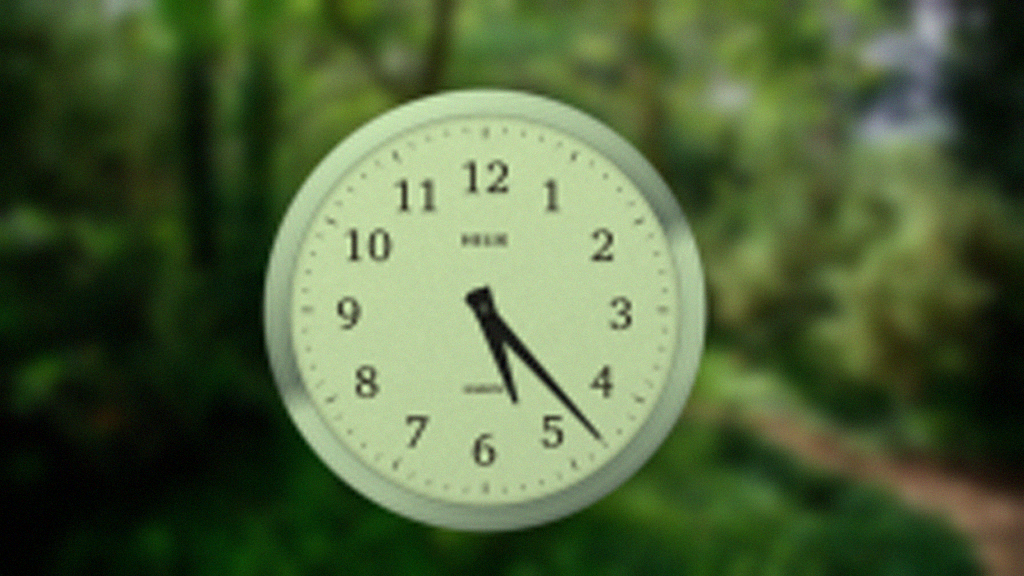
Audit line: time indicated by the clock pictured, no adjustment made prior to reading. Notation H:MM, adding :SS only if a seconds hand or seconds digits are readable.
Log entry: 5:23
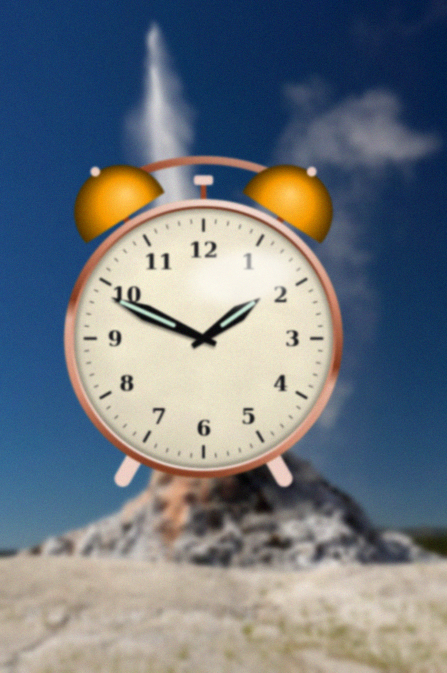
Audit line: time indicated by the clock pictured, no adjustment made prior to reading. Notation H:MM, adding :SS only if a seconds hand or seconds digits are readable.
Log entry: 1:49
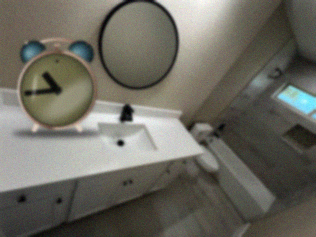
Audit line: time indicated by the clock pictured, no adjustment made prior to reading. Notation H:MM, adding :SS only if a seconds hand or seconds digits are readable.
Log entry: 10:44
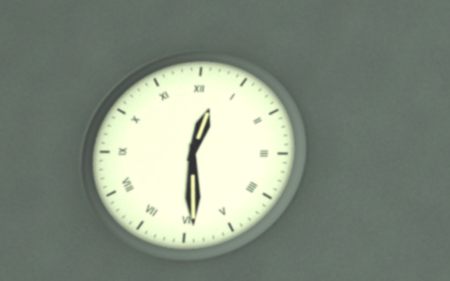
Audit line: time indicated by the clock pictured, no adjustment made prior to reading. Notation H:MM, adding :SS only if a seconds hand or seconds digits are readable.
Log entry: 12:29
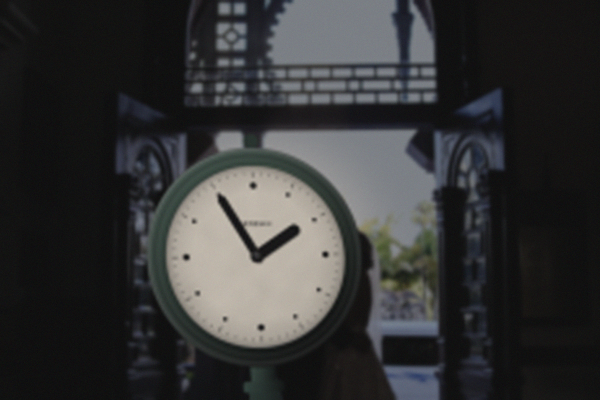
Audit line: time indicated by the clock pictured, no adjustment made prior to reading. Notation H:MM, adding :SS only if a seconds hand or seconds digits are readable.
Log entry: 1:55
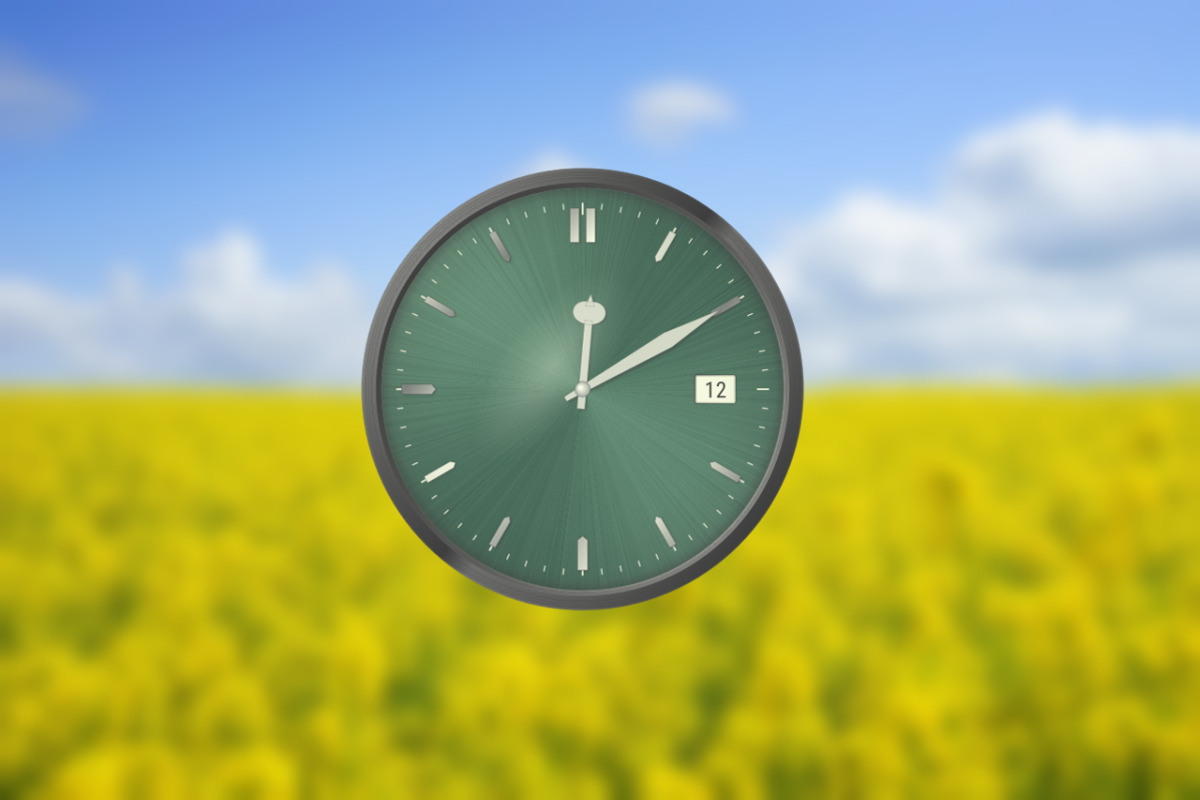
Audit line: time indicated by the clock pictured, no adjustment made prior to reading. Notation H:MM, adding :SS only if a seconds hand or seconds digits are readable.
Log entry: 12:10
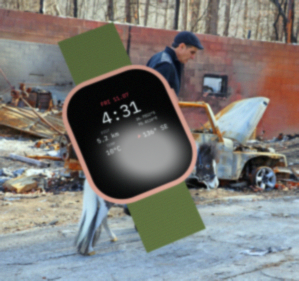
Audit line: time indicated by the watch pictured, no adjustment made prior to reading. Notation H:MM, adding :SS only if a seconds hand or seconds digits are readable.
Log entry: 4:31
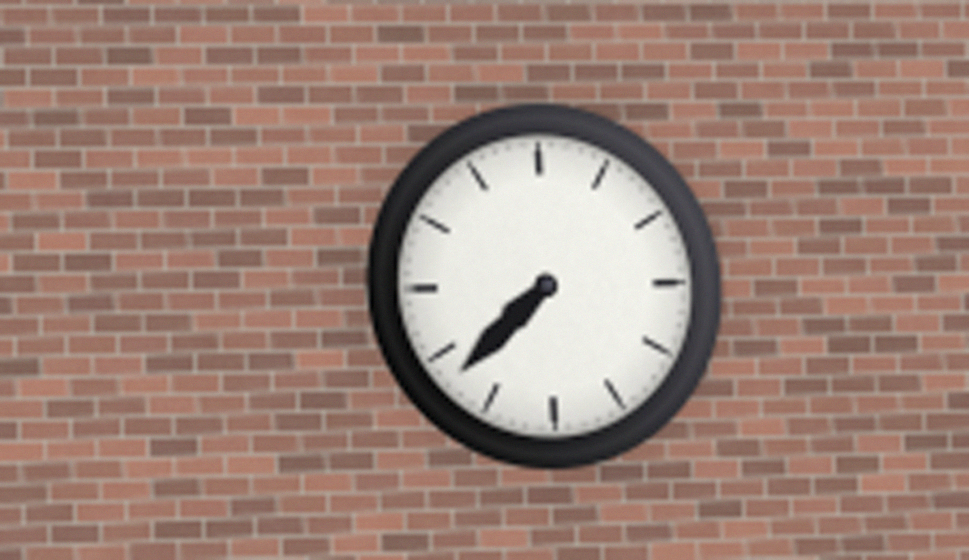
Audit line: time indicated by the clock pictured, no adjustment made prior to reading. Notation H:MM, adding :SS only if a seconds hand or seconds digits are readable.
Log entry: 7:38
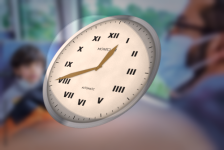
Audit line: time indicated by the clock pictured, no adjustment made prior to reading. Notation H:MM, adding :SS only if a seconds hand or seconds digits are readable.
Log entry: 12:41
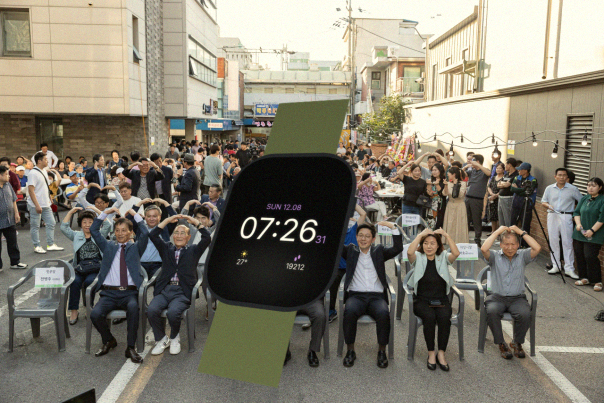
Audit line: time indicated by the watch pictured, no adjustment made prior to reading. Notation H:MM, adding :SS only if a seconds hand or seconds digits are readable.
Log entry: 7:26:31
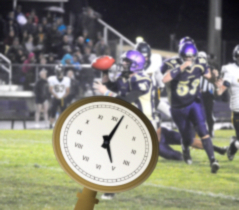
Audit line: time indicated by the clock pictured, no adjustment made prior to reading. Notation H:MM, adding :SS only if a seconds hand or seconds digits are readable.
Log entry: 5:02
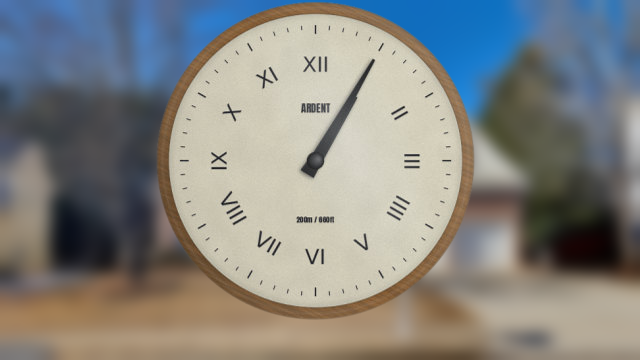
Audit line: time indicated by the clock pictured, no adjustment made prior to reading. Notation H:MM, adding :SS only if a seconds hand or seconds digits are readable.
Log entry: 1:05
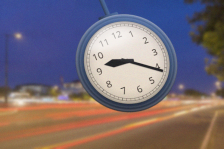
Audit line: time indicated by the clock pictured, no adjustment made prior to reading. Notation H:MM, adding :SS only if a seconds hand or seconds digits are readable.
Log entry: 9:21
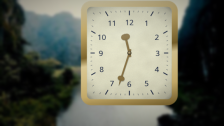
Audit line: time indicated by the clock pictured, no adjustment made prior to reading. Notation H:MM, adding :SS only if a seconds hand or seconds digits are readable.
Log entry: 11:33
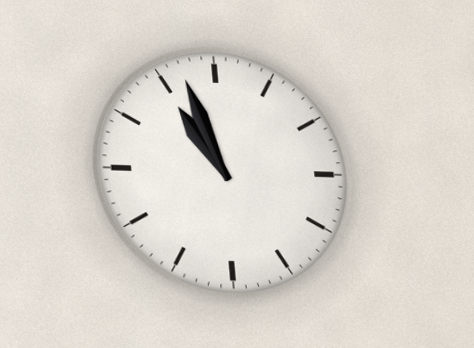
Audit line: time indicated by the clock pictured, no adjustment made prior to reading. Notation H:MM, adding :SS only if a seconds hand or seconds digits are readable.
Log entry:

Exercise brief | Can you copy out every line of the material above word for word, leaving out the pictures?

Exercise output |
Audit line: time indicated by the clock pictured, no adjustment made prior to reading. Notation H:MM, adding :SS only if a seconds hand or seconds digits are readable.
Log entry: 5:23
Audit line: time indicated by the clock pictured, no adjustment made prior to reading. Notation H:MM, adding :SS only if a seconds hand or seconds digits are readable.
Log entry: 1:49
Audit line: time indicated by the clock pictured, no adjustment made prior to reading. Notation H:MM, adding :SS only if a seconds hand or seconds digits are readable.
Log entry: 10:44
Audit line: time indicated by the clock pictured, no adjustment made prior to reading. Notation H:MM, adding :SS only if a seconds hand or seconds digits are readable.
Log entry: 12:29
Audit line: time indicated by the clock pictured, no adjustment made prior to reading. Notation H:MM, adding :SS only if a seconds hand or seconds digits are readable.
Log entry: 1:55
Audit line: time indicated by the clock pictured, no adjustment made prior to reading. Notation H:MM, adding :SS only if a seconds hand or seconds digits are readable.
Log entry: 12:10
Audit line: time indicated by the watch pictured, no adjustment made prior to reading. Notation H:MM, adding :SS only if a seconds hand or seconds digits are readable.
Log entry: 4:31
Audit line: time indicated by the clock pictured, no adjustment made prior to reading. Notation H:MM, adding :SS only if a seconds hand or seconds digits are readable.
Log entry: 7:38
Audit line: time indicated by the clock pictured, no adjustment made prior to reading. Notation H:MM, adding :SS only if a seconds hand or seconds digits are readable.
Log entry: 12:41
Audit line: time indicated by the watch pictured, no adjustment made prior to reading. Notation H:MM, adding :SS only if a seconds hand or seconds digits are readable.
Log entry: 7:26:31
Audit line: time indicated by the clock pictured, no adjustment made prior to reading. Notation H:MM, adding :SS only if a seconds hand or seconds digits are readable.
Log entry: 5:02
Audit line: time indicated by the clock pictured, no adjustment made prior to reading. Notation H:MM, adding :SS only if a seconds hand or seconds digits are readable.
Log entry: 1:05
Audit line: time indicated by the clock pictured, no adjustment made prior to reading. Notation H:MM, adding :SS only if a seconds hand or seconds digits are readable.
Log entry: 9:21
Audit line: time indicated by the clock pictured, no adjustment made prior to reading. Notation H:MM, adding :SS only if a seconds hand or seconds digits are readable.
Log entry: 11:33
Audit line: time indicated by the clock pictured, no adjustment made prior to reading. Notation H:MM, adding :SS only if a seconds hand or seconds digits are readable.
Log entry:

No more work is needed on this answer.